-- Source data follows --
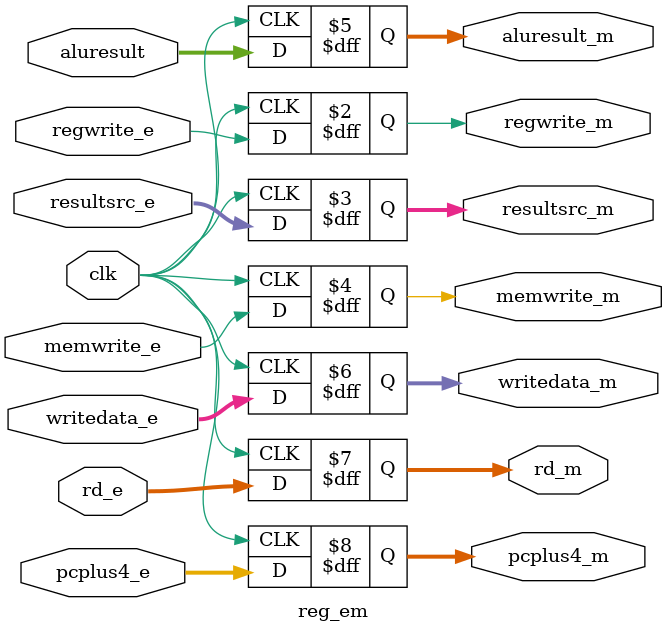
<source format=v>
`timescale 1ns / 1ps


module reg_em (
    // Inputs
    input wire clk,
    input wire regwrite_e,
    input wire [1:0] resultsrc_e,
    input wire memwrite_e,
    input wire [31:0] aluresult,
    input wire [31:0] writedata_e,
    input wire [4:0] rd_e,           // Changed from [11:7] to [4:0]
    input wire [31:0] pcplus4_e,
    
    // Outputs
    output reg regwrite_m,
    output reg [1:0] resultsrc_m,
    output reg memwrite_m,
    output reg [31:0] aluresult_m,
    output reg [31:0] writedata_m,
    output reg [4:0] rd_m,
    output reg [31:0] pcplus4_m
);

    always @(posedge clk) begin
        aluresult_m <= aluresult;
        writedata_m <= writedata_e;
        pcplus4_m   <= pcplus4_e;
        rd_m        <= rd_e;
        resultsrc_m <= resultsrc_e;
        regwrite_m  <= regwrite_e;
        memwrite_m  <= memwrite_e;
    end

endmodule
</source>
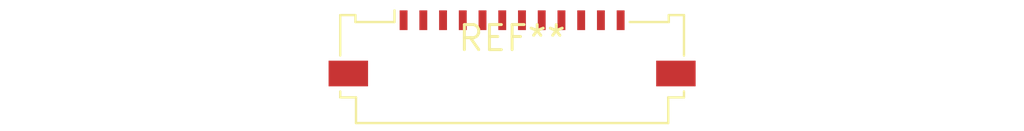
<source format=kicad_pcb>
(kicad_pcb (version 20240108) (generator pcbnew)

  (general
    (thickness 1.6)
  )

  (paper "A4")
  (layers
    (0 "F.Cu" signal)
    (31 "B.Cu" signal)
    (32 "B.Adhes" user "B.Adhesive")
    (33 "F.Adhes" user "F.Adhesive")
    (34 "B.Paste" user)
    (35 "F.Paste" user)
    (36 "B.SilkS" user "B.Silkscreen")
    (37 "F.SilkS" user "F.Silkscreen")
    (38 "B.Mask" user)
    (39 "F.Mask" user)
    (40 "Dwgs.User" user "User.Drawings")
    (41 "Cmts.User" user "User.Comments")
    (42 "Eco1.User" user "User.Eco1")
    (43 "Eco2.User" user "User.Eco2")
    (44 "Edge.Cuts" user)
    (45 "Margin" user)
    (46 "B.CrtYd" user "B.Courtyard")
    (47 "F.CrtYd" user "F.Courtyard")
    (48 "B.Fab" user)
    (49 "F.Fab" user)
    (50 "User.1" user)
    (51 "User.2" user)
    (52 "User.3" user)
    (53 "User.4" user)
    (54 "User.5" user)
    (55 "User.6" user)
    (56 "User.7" user)
    (57 "User.8" user)
    (58 "User.9" user)
  )

  (setup
    (pad_to_mask_clearance 0)
    (pcbplotparams
      (layerselection 0x00010fc_ffffffff)
      (plot_on_all_layers_selection 0x0000000_00000000)
      (disableapertmacros false)
      (usegerberextensions false)
      (usegerberattributes false)
      (usegerberadvancedattributes false)
      (creategerberjobfile false)
      (dashed_line_dash_ratio 12.000000)
      (dashed_line_gap_ratio 3.000000)
      (svgprecision 4)
      (plotframeref false)
      (viasonmask false)
      (mode 1)
      (useauxorigin false)
      (hpglpennumber 1)
      (hpglpenspeed 20)
      (hpglpendiameter 15.000000)
      (dxfpolygonmode false)
      (dxfimperialunits false)
      (dxfusepcbnewfont false)
      (psnegative false)
      (psa4output false)
      (plotreference false)
      (plotvalue false)
      (plotinvisibletext false)
      (sketchpadsonfab false)
      (subtractmaskfromsilk false)
      (outputformat 1)
      (mirror false)
      (drillshape 1)
      (scaleselection 1)
      (outputdirectory "")
    )
  )

  (net 0 "")

  (footprint "Molex_200528-0120_1x12-1MP_P1.00mm_Horizontal" (layer "F.Cu") (at 0 0))

)

</source>
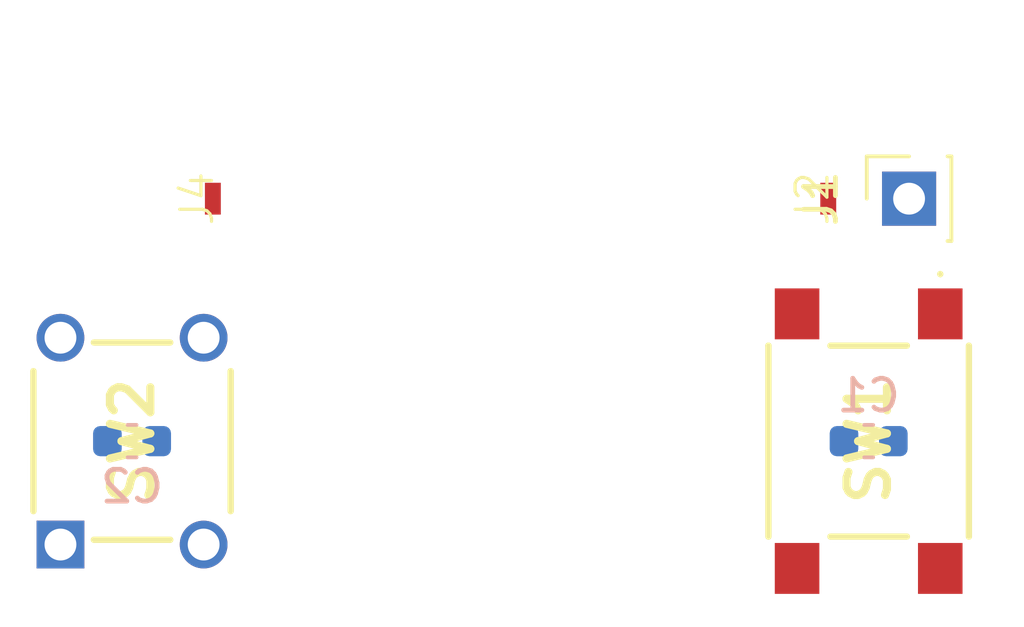
<source format=kicad_pcb>
(kicad_pcb (version 20221018) (generator pcbnew)

  (general
    (thickness 1.6)
  )

  (paper "A4")
  (layers
    (0 "F.Cu" signal)
    (31 "B.Cu" signal)
    (32 "B.Adhes" user "B.Adhesive")
    (33 "F.Adhes" user "F.Adhesive")
    (34 "B.Paste" user)
    (35 "F.Paste" user)
    (36 "B.SilkS" user "B.Silkscreen")
    (37 "F.SilkS" user "F.Silkscreen")
    (38 "B.Mask" user)
    (39 "F.Mask" user)
    (40 "Dwgs.User" user "User.Drawings")
    (41 "Cmts.User" user "User.Comments")
    (42 "Eco1.User" user "User.Eco1")
    (43 "Eco2.User" user "User.Eco2")
    (44 "Edge.Cuts" user)
    (45 "Margin" user)
    (46 "B.CrtYd" user "B.Courtyard")
    (47 "F.CrtYd" user "F.Courtyard")
    (48 "B.Fab" user)
    (49 "F.Fab" user)
    (50 "User.1" user)
    (51 "User.2" user)
    (52 "User.3" user)
    (53 "User.4" user)
    (54 "User.5" user)
    (55 "User.6" user)
    (56 "User.7" user)
    (57 "User.8" user)
    (58 "User.9" user)
  )

  (setup
    (pad_to_mask_clearance 0)
    (pcbplotparams
      (layerselection 0x00010fc_ffffffff)
      (plot_on_all_layers_selection 0x0000000_00000000)
      (disableapertmacros false)
      (usegerberextensions false)
      (usegerberattributes true)
      (usegerberadvancedattributes true)
      (creategerberjobfile true)
      (dashed_line_dash_ratio 12.000000)
      (dashed_line_gap_ratio 3.000000)
      (svgprecision 4)
      (plotframeref false)
      (viasonmask false)
      (mode 1)
      (useauxorigin false)
      (hpglpennumber 1)
      (hpglpenspeed 20)
      (hpglpendiameter 15.000000)
      (dxfpolygonmode true)
      (dxfimperialunits true)
      (dxfusepcbnewfont true)
      (psnegative false)
      (psa4output false)
      (plotreference true)
      (plotvalue true)
      (plotinvisibletext false)
      (sketchpadsonfab false)
      (subtractmaskfromsilk false)
      (outputformat 1)
      (mirror false)
      (drillshape 1)
      (scaleselection 1)
      (outputdirectory "")
    )
  )

  (net 0 "")
  (net 1 "Net-(J1-Pin_1)")
  (net 2 "GND")
  (net 3 "Net-(J3-Pin_1)")

  (footprint "Connector_PinSocket_2.54mm:PinSocket_1x01_P2.54mm_Vertical" (layer "F.Cu") (at 58.71 15.24 90))

  (footprint "LibraryLoader:Exposed_Pad" (layer "F.Cu") (at 56.17 15.24 90))

  (footprint "LibraryLoader:DTS63NV" (layer "F.Cu") (at 34.29 22.86 90))

  (footprint "LibraryLoader:Exposed_Pad" (layer "F.Cu") (at 36.83 15.24 90))

  (footprint "LibraryLoader:B3FS1050" (layer "F.Cu") (at 57.44 22.86 90))

  (footprint "Capacitor_SMD:C_0603_1608Metric" (layer "B.Cu") (at 34.29 22.86))

  (footprint "Capacitor_SMD:C_0603_1608Metric" (layer "B.Cu") (at 57.44 22.86 180))

)

</source>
-- Source data concluded --
Your instructions: Without including any picture, set down every line above exactly as it stands.

Solution for this exercise:
<source format=v>
`timescale 1ns / 1ps


module reg_em (
    // Inputs
    input wire clk,
    input wire regwrite_e,
    input wire [1:0] resultsrc_e,
    input wire memwrite_e,
    input wire [31:0] aluresult,
    input wire [31:0] writedata_e,
    input wire [4:0] rd_e,           // Changed from [11:7] to [4:0]
    input wire [31:0] pcplus4_e,
    
    // Outputs
    output reg regwrite_m,
    output reg [1:0] resultsrc_m,
    output reg memwrite_m,
    output reg [31:0] aluresult_m,
    output reg [31:0] writedata_m,
    output reg [4:0] rd_m,
    output reg [31:0] pcplus4_m
);

    always @(posedge clk) begin
        aluresult_m <= aluresult;
        writedata_m <= writedata_e;
        pcplus4_m   <= pcplus4_e;
        rd_m        <= rd_e;
        resultsrc_m <= resultsrc_e;
        regwrite_m  <= regwrite_e;
        memwrite_m  <= memwrite_e;
    end

endmodule
</source>
<source format=kicad_pcb>
(kicad_pcb (version 20240108) (generator pcbnew)

  (general
    (thickness 1.6)
  )

  (paper "A4")
  (layers
    (0 "F.Cu" signal)
    (31 "B.Cu" signal)
    (32 "B.Adhes" user "B.Adhesive")
    (33 "F.Adhes" user "F.Adhesive")
    (34 "B.Paste" user)
    (35 "F.Paste" user)
    (36 "B.SilkS" user "B.Silkscreen")
    (37 "F.SilkS" user "F.Silkscreen")
    (38 "B.Mask" user)
    (39 "F.Mask" user)
    (40 "Dwgs.User" user "User.Drawings")
    (41 "Cmts.User" user "User.Comments")
    (42 "Eco1.User" user "User.Eco1")
    (43 "Eco2.User" user "User.Eco2")
    (44 "Edge.Cuts" user)
    (45 "Margin" user)
    (46 "B.CrtYd" user "B.Courtyard")
    (47 "F.CrtYd" user "F.Courtyard")
    (48 "B.Fab" user)
    (49 "F.Fab" user)
    (50 "User.1" user)
    (51 "User.2" user)
    (52 "User.3" user)
    (53 "User.4" user)
    (54 "User.5" user)
    (55 "User.6" user)
    (56 "User.7" user)
    (57 "User.8" user)
    (58 "User.9" user)
  )

  (setup
    (pad_to_mask_clearance 0)
    (pcbplotparams
      (layerselection 0x00010fc_ffffffff)
      (plot_on_all_layers_selection 0x0000000_00000000)
      (disableapertmacros false)
      (usegerberextensions false)
      (usegerberattributes false)
      (usegerberadvancedattributes false)
      (creategerberjobfile false)
      (dashed_line_dash_ratio 12.000000)
      (dashed_line_gap_ratio 3.000000)
      (svgprecision 4)
      (plotframeref false)
      (viasonmask false)
      (mode 1)
      (useauxorigin false)
      (hpglpennumber 1)
      (hpglpenspeed 20)
      (hpglpendiameter 15.000000)
      (dxfpolygonmode false)
      (dxfimperialunits false)
      (dxfusepcbnewfont false)
      (psnegative false)
      (psa4output false)
      (plotreference false)
      (plotvalue false)
      (plotinvisibletext false)
      (sketchpadsonfab false)
      (subtractmaskfromsilk false)
      (outputformat 1)
      (mirror false)
      (drillshape 1)
      (scaleselection 1)
      (outputdirectory "")
    )
  )

  (net 0 "")

  (footprint "Molex_200528-0120_1x12-1MP_P1.00mm_Horizontal" (layer "F.Cu") (at 0 0))

)

</source>
<source format=kicad_pcb>
(kicad_pcb (version 20221018) (generator pcbnew)

  (general
    (thickness 1.6)
  )

  (paper "A4")
  (layers
    (0 "F.Cu" signal)
    (31 "B.Cu" signal)
    (32 "B.Adhes" user "B.Adhesive")
    (33 "F.Adhes" user "F.Adhesive")
    (34 "B.Paste" user)
    (35 "F.Paste" user)
    (36 "B.SilkS" user "B.Silkscreen")
    (37 "F.SilkS" user "F.Silkscreen")
    (38 "B.Mask" user)
    (39 "F.Mask" user)
    (40 "Dwgs.User" user "User.Drawings")
    (41 "Cmts.User" user "User.Comments")
    (42 "Eco1.User" user "User.Eco1")
    (43 "Eco2.User" user "User.Eco2")
    (44 "Edge.Cuts" user)
    (45 "Margin" user)
    (46 "B.CrtYd" user "B.Courtyard")
    (47 "F.CrtYd" user "F.Courtyard")
    (48 "B.Fab" user)
    (49 "F.Fab" user)
    (50 "User.1" user)
    (51 "User.2" user)
    (52 "User.3" user)
    (53 "User.4" user)
    (54 "User.5" user)
    (55 "User.6" user)
    (56 "User.7" user)
    (57 "User.8" user)
    (58 "User.9" user)
  )

  (setup
    (pad_to_mask_clearance 0)
    (pcbplotparams
      (layerselection 0x00010fc_ffffffff)
      (plot_on_all_layers_selection 0x0000000_00000000)
      (disableapertmacros false)
      (usegerberextensions false)
      (usegerberattributes true)
      (usegerberadvancedattributes true)
      (creategerberjobfile true)
      (dashed_line_dash_ratio 12.000000)
      (dashed_line_gap_ratio 3.000000)
      (svgprecision 4)
      (plotframeref false)
      (viasonmask false)
      (mode 1)
      (useauxorigin false)
      (hpglpennumber 1)
      (hpglpenspeed 20)
      (hpglpendiameter 15.000000)
      (dxfpolygonmode true)
      (dxfimperialunits true)
      (dxfusepcbnewfont true)
      (psnegative false)
      (psa4output false)
      (plotreference true)
      (plotvalue true)
      (plotinvisibletext false)
      (sketchpadsonfab false)
      (subtractmaskfromsilk false)
      (outputformat 1)
      (mirror false)
      (drillshape 1)
      (scaleselection 1)
      (outputdirectory "")
    )
  )

  (net 0 "")
  (net 1 "Net-(J1-Pin_1)")
  (net 2 "GND")
  (net 3 "Net-(J3-Pin_1)")

  (footprint "Connector_PinSocket_2.54mm:PinSocket_1x01_P2.54mm_Vertical" (layer "F.Cu") (at 58.71 15.24 90))

  (footprint "LibraryLoader:Exposed_Pad" (layer "F.Cu") (at 56.17 15.24 90))

  (footprint "LibraryLoader:DTS63NV" (layer "F.Cu") (at 34.29 22.86 90))

  (footprint "LibraryLoader:Exposed_Pad" (layer "F.Cu") (at 36.83 15.24 90))

  (footprint "LibraryLoader:B3FS1050" (layer "F.Cu") (at 57.44 22.86 90))

  (footprint "Capacitor_SMD:C_0603_1608Metric" (layer "B.Cu") (at 34.29 22.86))

  (footprint "Capacitor_SMD:C_0603_1608Metric" (layer "B.Cu") (at 57.44 22.86 180))

)

</source>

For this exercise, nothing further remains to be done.